其实还有另外一个策略,有点类似于人工选择啦,通常是可以往热点靠,比如肿瘤免疫,相当于你不需要全部的两万多个基因的表达量矩阵进行后续分析, 仅仅是拿着几千个免疫相关基因的表达矩阵即可。
但是关于这一点,就有很多粉丝问我,为什么看了很多文献,大家的 免疫相关基因集的数量都不一样,希望我给出一个可靠的数据源!
随便列举几个免疫基因集数据挖掘文献:
2020-Development and Validation of a Novel Immune-Related Prognostic Model in Hepatocellular Carcinoma
A total of 329 differentially expressed immune-related genes were detected.
64 immune-related genes were identified to be markedly related
to overall survival in HCC patients using univariate Cox regression
analysis.
2020-A novel immune-related genes prognosis biomarker for melanoma: associated with tumor microenvironment
63 immune-related genes of the total 1039 unique IRGs retrieved were associated with overall survival of melanoma.
2020-Immune-related gene signature for predicting the prognosis of head and neck squamous cell carcinoma
Among 1073 immune genes measured on all platforms, 915 IRGs
were selected after filtering median absolute deviation (MAD) > 0.5.
By 1000 times resampling, 81 IRGs were robustly associated with individual patients’ OS.

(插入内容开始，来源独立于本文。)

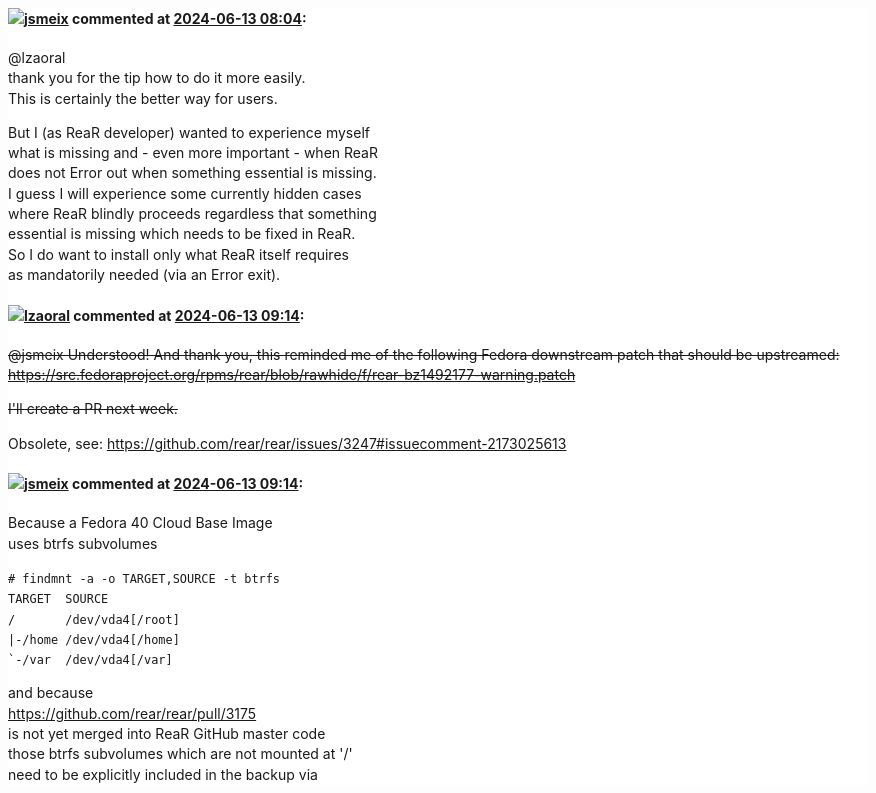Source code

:#### <img src="https://avatars.githubusercontent.com/u/1788608?u=925fc54e2ce01551392622446ece427f51e2f0ce&v=4" width="50">[jsmeix](https://github.com/jsmeix) commented at [2024-06-13 08:04](https://github.com/rear/rear/issues/3247#issuecomment-2164931282):

@lzaoral  
thank you for the tip how to do it more easily.  
This is certainly the better way for users.

But I (as ReaR developer) wanted to experience myself  
what is missing and - even more important - when ReaR  
does not Error out when something essential is missing.  
I guess I will experience some currently hidden cases  
where ReaR blindly proceeds regardless that something  
essential is missing which needs to be fixed in ReaR.  
So I do want to install only what ReaR itself requires  
as mandatorily needed (via an Error exit).

#### <img src="https://avatars.githubusercontent.com/u/48823770?v=4" width="50">[lzaoral](https://github.com/lzaoral) commented at [2024-06-13 09:14](https://github.com/rear/rear/issues/3247#issuecomment-2165085282):

<s>@jsmeix Understood! And thank you, this reminded me of the following
Fedora downstream patch that should be upstreamed:
<https://src.fedoraproject.org/rpms/rear/blob/rawhide/f/rear-bz1492177-warning.patch></s>

<s>I'll create a PR next week.</s>

Obsolete, see:
<https://github.com/rear/rear/issues/3247#issuecomment-2173025613>

#### <img src="https://avatars.githubusercontent.com/u/1788608?u=925fc54e2ce01551392622446ece427f51e2f0ce&v=4" width="50">[jsmeix](https://github.com/jsmeix) commented at [2024-06-13 09:14](https://github.com/rear/rear/issues/3247#issuecomment-2165086416):

Because a Fedora 40 Cloud Base Image  
uses btrfs subvolumes

    # findmnt -a -o TARGET,SOURCE -t btrfs
    TARGET  SOURCE
    /       /dev/vda4[/root]
    |-/home /dev/vda4[/home]
    `-/var  /dev/vda4[/var]

and because  
<https://github.com/rear/rear/pull/3175>  
is not yet merged into ReaR GitHub master code  
those btrfs subvolumes which are not mounted at '/'  
need to be explicitly included in the backup via
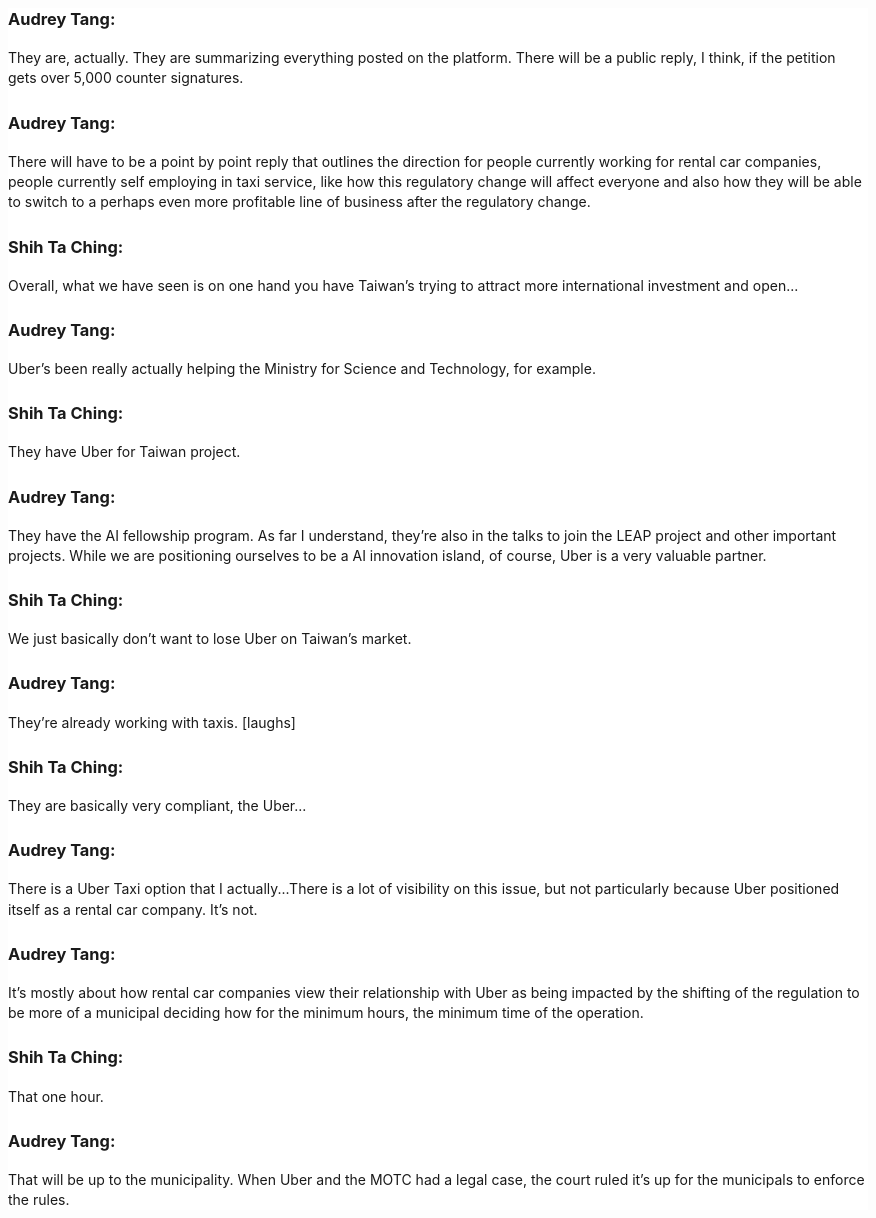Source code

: ### Audrey Tang:
They are, actually. They are summarizing everything posted on the platform. There will be a public reply, I think, if the petition gets over 5,000 counter signatures.

### Audrey Tang:
There will have to be a point by point reply that outlines the direction for people currently working for rental car companies, people currently self employing in taxi service, like how this regulatory change will affect everyone and also how they will be able to switch to a perhaps even more profitable line of business after the regulatory change.

### Shih Ta Ching:
Overall, what we have seen is on one hand you have Taiwan’s trying to attract more international investment and open...

### Audrey Tang:
Uber’s been really actually helping the Ministry for Science and Technology, for example.

### Shih Ta Ching:
They have Uber for Taiwan project.

### Audrey Tang:
They have the AI fellowship program. As far I understand, they’re also in the talks to join the LEAP project and other important projects. While we are positioning ourselves to be a AI innovation island, of course, Uber is a very valuable partner.

### Shih Ta Ching:
We just basically don’t want to lose Uber on Taiwan’s market.

### Audrey Tang:
They’re already working with taxis. \[laughs\]

### Shih Ta Ching:
They are basically very compliant, the Uber...

### Audrey Tang:
There is a Uber Taxi option that I actually...There is a lot of visibility on this issue, but not particularly because Uber positioned itself as a rental car company. It’s not.

### Audrey Tang:
It’s mostly about how rental car companies view their relationship with Uber as being impacted by the shifting of the regulation to be more of a municipal deciding how for the minimum hours, the minimum time of the operation.

### Shih Ta Ching:
That one hour.

### Audrey Tang:
That will be up to the municipality. When Uber and the MOTC had a legal case, the court ruled it’s up for the municipals to enforce the rules.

2020-Novel Immune-Related Gene Signature for Risk Stratification and Prognosis of Survival in Lower-Grade Glioma
277 immune-related DEGs were identified
6 immune genes ( CANX , HSPA1B , KLRC2 , PSMC6 , RFXAP , and TAP1 ) were identified as risk signature
你可以迅速解读一波,因为都大同小异,仅仅是癌症不一样,图表没啥子区别。差异分析,火山图,热图等等标准流程,基本上读一下我在生信技能树的表达芯片的公共数据库挖掘系列推文 就明白了;
免疫基因集数据库
其实可以看到, 大多就是来源于 ImmPort(The Immunology Database and Analysis Portal)数据库的:
A predictive immune-related signature was constructed by
concentrating on immune-related genes (IRGs) obtained from the
Immunology Database and Analysis Portal (ImmPort)
(https://immport.niaid.nih.gov).
A comprehensive list of IRGs was downloaded from the Immunology
Database and Analysis Portal (ImmPort) database2. The list comprised a
total of 2,498 IRGs, covering 17 immune categories(Bhattacharya et al., 2014).
如果你是初出茅庐,就选择它好了,反正数据库都提供了列表:https://www.immport.org/shared/genelists
或者你去KEGG和GO等数据库人工筛选免疫相关基因集,然后去冗余也行,再或者其它数据库,比如:
Immunogenetic Related Information Source
Immunome Database
InnateDB: Systems Biology of the Innate Immune Response
我一直觉得, 这样的挑选其实是引入了人工偏差,但是这样的策略文章却屡见不鲜。比如几年前我总结的TCGA泛癌研究策略,其中一类就都是集中于某生物学功能基因集:
100篇泛癌研究文献解读之上皮细胞-间充质细胞转化
100篇泛癌研究文献解读之同源重组修复通路
100篇泛癌研究文献解读之微卫星不稳定性
100篇泛癌研究文献解读之合成致死事件
100篇泛癌研究文献解读之核受体基因家族探索
100篇泛癌研究文献解读之激酶相关基因融合事件
100篇泛癌研究文献解读之磷酸化相关点突变
100篇泛癌研究文献解读之APOBECs家族基因突变及表达量异常
这个完全是取决于大家的生物学背景啦,很多人的课题组,实验室祖传就是研究某个通路,某个基因的,那么你就有先天优势。